Speaking after meeting Nouri al Maliki in Baghdad, the US Secretary of State said Iraq's embattled PM had reaffirmed his commitment to forming a new government by July 1.
"This is a critical moment for Iraq's future, Mr Kerry said at a news conference in Baghdad. "It is a moment of decision for Iraq's leaders and it's a moment of great urgency."
The pair met for 90 minutes, with Iraq's Shia leader again urging America to target Sunni militant positions in Iraq and Syria with airstrikes, according to officials.
Mr Kerry reportedly responded by saying the US needed to take care to avoid civilian casualties before any attacks are launched - to avoid creating an impression that America is targeting Sunnis.
Mr Kerry also urged the Iraqi PM to hand more government power to political opponents in a bid to quell the ISIS insurgency sweeping across the country.
The meeting was expected to be tense after Washington officials floated the idea that the divisive Mr al Maliki might resign as a first step towards peace.
But Mr Kerry appeared encouraged by the talks, saying "that was good" as he walked to his motorcade.
Ahead of Mr Kerry's visit, Barack Obama warned that the Islamic State in Iraq and Syria (ISIS), which is carrying out a lightning offensive in Iraq, could grow in power, destabilise the region and pose a threat to the US.
Mr Obama said: "Right now the problem with ISIS is the fact that they're destabilising the country.

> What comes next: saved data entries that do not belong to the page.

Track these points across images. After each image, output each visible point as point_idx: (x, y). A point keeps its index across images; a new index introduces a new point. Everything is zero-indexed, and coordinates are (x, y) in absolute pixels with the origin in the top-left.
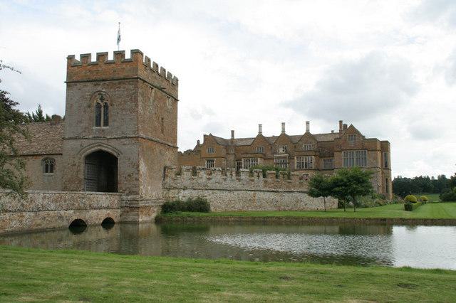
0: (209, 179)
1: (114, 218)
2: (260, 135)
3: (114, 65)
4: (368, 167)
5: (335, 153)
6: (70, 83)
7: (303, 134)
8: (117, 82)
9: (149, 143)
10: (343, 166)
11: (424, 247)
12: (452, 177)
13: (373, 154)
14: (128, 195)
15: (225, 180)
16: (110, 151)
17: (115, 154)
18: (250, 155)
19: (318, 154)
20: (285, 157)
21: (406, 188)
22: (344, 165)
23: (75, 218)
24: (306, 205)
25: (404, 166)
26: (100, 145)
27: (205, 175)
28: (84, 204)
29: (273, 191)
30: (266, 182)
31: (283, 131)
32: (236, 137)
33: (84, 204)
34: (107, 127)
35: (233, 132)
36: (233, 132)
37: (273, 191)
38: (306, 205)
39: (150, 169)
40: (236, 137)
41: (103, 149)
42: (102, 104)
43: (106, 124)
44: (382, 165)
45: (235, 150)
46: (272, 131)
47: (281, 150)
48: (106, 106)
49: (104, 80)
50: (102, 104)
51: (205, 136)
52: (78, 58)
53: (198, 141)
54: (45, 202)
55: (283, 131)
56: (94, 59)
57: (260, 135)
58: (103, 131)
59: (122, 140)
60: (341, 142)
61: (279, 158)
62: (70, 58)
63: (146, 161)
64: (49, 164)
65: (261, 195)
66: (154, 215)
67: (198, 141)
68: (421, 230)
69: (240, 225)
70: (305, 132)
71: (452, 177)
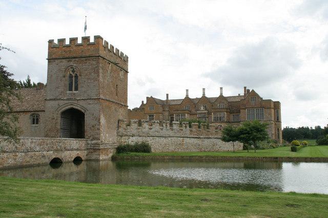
0: (151, 129)
1: (82, 157)
2: (187, 97)
3: (82, 47)
4: (265, 120)
5: (241, 110)
6: (50, 60)
7: (218, 96)
8: (84, 59)
9: (108, 103)
10: (247, 119)
11: (305, 178)
12: (325, 127)
13: (268, 111)
14: (92, 140)
15: (162, 129)
16: (79, 108)
17: (83, 111)
18: (180, 112)
19: (228, 110)
20: (205, 113)
21: (292, 136)
22: (248, 119)
23: (54, 157)
24: (220, 147)
25: (290, 119)
26: (72, 105)
27: (147, 126)
28: (61, 147)
29: (196, 138)
30: (191, 131)
31: (204, 94)
32: (169, 99)
33: (61, 147)
34: (77, 92)
35: (167, 95)
36: (167, 95)
37: (196, 138)
38: (220, 147)
39: (108, 122)
40: (169, 99)
41: (74, 107)
42: (74, 75)
43: (76, 89)
44: (275, 119)
45: (169, 108)
46: (195, 94)
47: (202, 108)
48: (76, 77)
49: (74, 58)
50: (74, 75)
51: (147, 98)
52: (56, 42)
53: (143, 102)
54: (33, 145)
55: (204, 94)
56: (67, 42)
57: (187, 97)
58: (74, 94)
59: (88, 101)
60: (245, 102)
61: (201, 113)
62: (51, 42)
63: (105, 116)
64: (35, 118)
65: (188, 140)
66: (111, 155)
67: (143, 102)
68: (303, 165)
69: (173, 162)
70: (219, 95)
71: (325, 127)
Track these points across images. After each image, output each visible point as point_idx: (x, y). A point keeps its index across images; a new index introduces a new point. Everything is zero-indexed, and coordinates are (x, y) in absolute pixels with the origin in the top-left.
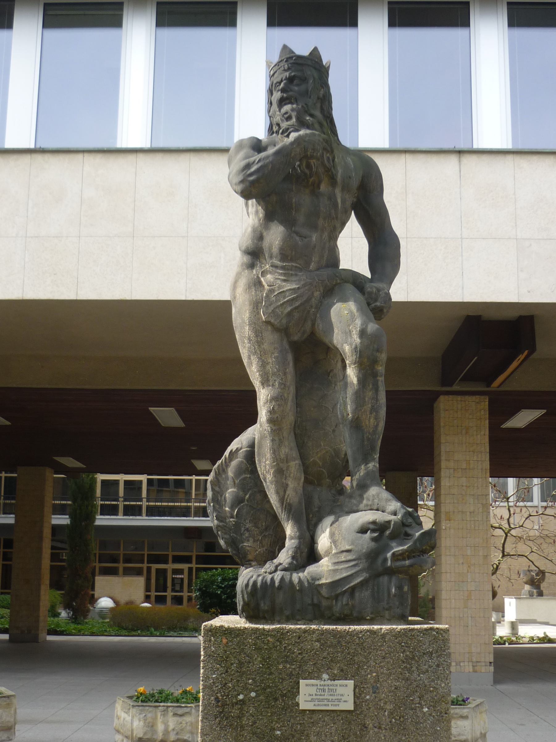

That could spill over into some of our allies like Jordan."
The American president spoke hours after the Islamist militants made dramatic gains by capturing four towns in western Iraq on Sunday.
Haditha, Anah, Rawa and Rotba - along with a number of villages - were taken as the swept east from the Syrian border, where it captured a border crossing on Saturday, in its latest offensive.
The group was also reported to have seized two more border crossings - the Turaibil crossing with Jordan and the al Walid crossing with Syria.
Speaking from Baghdad, Sky's Foreign Affairs Editor Sam Kiley said the militants' rapid grab of power "is very significant as it appears the Iraqi army has folded up without a fight.
He said: "These are major strategic prizes, not necessarily big towns but all of them on the main route to Syria and on the Euphrates river."
Kiley said the big prize appears to be Haditha, which contains an important power-generating plant for Baghdad.
Dozens of Iraqi tanks, armoured vehicles and special forces troops were being sent to Haditha in an attempt to regain control and protect a dam across the Euphrates, according to Sky sources.
ISIS had already taken control of the cities of Fallujah and Ramadi in predominantly Sunni Anbar province before it seized Iraq's second city Mosul, and Baiji, home to the country's largest oil refinery, in an aggressive offensive in the north.
The crisis is already having an impact worldwide, hitting airlines and travel companies as oil prices rise sharply.
Young Iraqis have been flocking to recruitment centres at the weekend to join the counter-offensive against ISIS. According to official records, some two million young men have volunteered in the past seven days.